Can Shamima Begum legally be stripped of her British citizenship?
THE Home Office is set to strip a British teenager who ran away to join the so-called Islamic State of her citizenship, her family have been told.
Shamima Begum, who is now 19, was found in a refugee camp in Syria last month, gave birth to a baby boy at the weekend, and wants to return to the UK.
Questions have now been raised about whether she can legally be stripped of her citizenship as she is a British national.
International law forbids nations from making people stateless by revoking their only citizenship.
It is not known if Ms Begum, who is of Bangladeshi heritage, holds dual citizenship.
There has been speculation that the Home Office believes that he may be able to act against her because her mother holds a Bangladeshi passport.
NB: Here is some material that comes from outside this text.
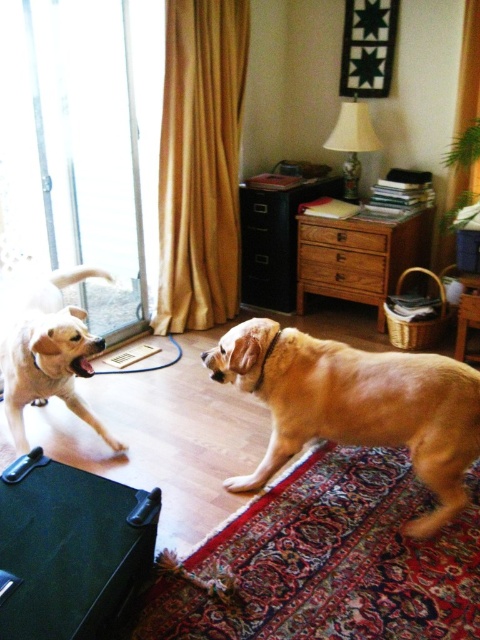
You are standing at the center of the living room. There is a point marked at coordinates point [82,156]. What object is located at this point?

The point [82,156] marks the transparent glass door at left.

You are a guest entering the living room and want to know if you can see the golden fur dog at left through the transparent glass door at left. Can you see the dog through the door?

The transparent glass door at left is taller than golden fur dog at left, so yes, you can see the golden fur dog at left through the transparent glass door at left because the door is taller and likely extends beyond the dog vertically, allowing visibility.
Barrister David Anderson QC, who previously served as a reviewer of terrorism legislation, told the Press Association: ‘Those born as British citizens who are not dual nationals cannot be stripped of their citizenship in any circumstances.’
A 2017 government report on the issue said the Home Secretary has the power to ‘deprive a person of British citizenship’ if it would be ‘conducive to the public good’.
However, this only applies if the person would not be left stateless. If it is the case Ms Begum is a dual national, she could have her British citizenship stripped.
According to the letter, Ms Begum has the right to appeal the decision to the Special Immigration Appeals Commission (SIAC).
The SIAC is independent of the Government and allows individuals to appeal against immigration decisions by the Home Office, such as deportations and the removal of citizenship.
Those who are outside of the UK have 28 days to lodge an appeal from the time they receive their Home Office letter.
Amendments were made to British national laws in 2014 which made it easier to strip dual nationals of their British citizenship.
These measures were primarily aimed at terrorists who could potentially undermine UK security, for example those who fled to Syria to fight and were attempting to return home.
There are two other instances when British citizenship can be removed, which are permissible even if the person would be rendered stateless.
Deprivation of citizenship can be made if a person obtained their citizenship through registration or naturalisation and the Home Secretary is ‘satisfied that this was obtained by fraud, false representation or the concealment of a material fact’.
Secondly, when citizenship is obtained through naturalisation and the Home Secretary believes that removing it would be ‘conducive to the public good’ because the person acted in way which is ‘seriously prejudicial to the vital interests of United Kingdom, any of the Islands, or any British overseas territory’.
However, this power, introduced in the Immigration Act 2014, can only be used if there are reasonable grounds for believing the person is able to acquire citizenship of another country, thereby avoiding remaining stateless.
Figures for 2017 show that 104 people were deprived of their British citizenship - up from 14 in the previous year.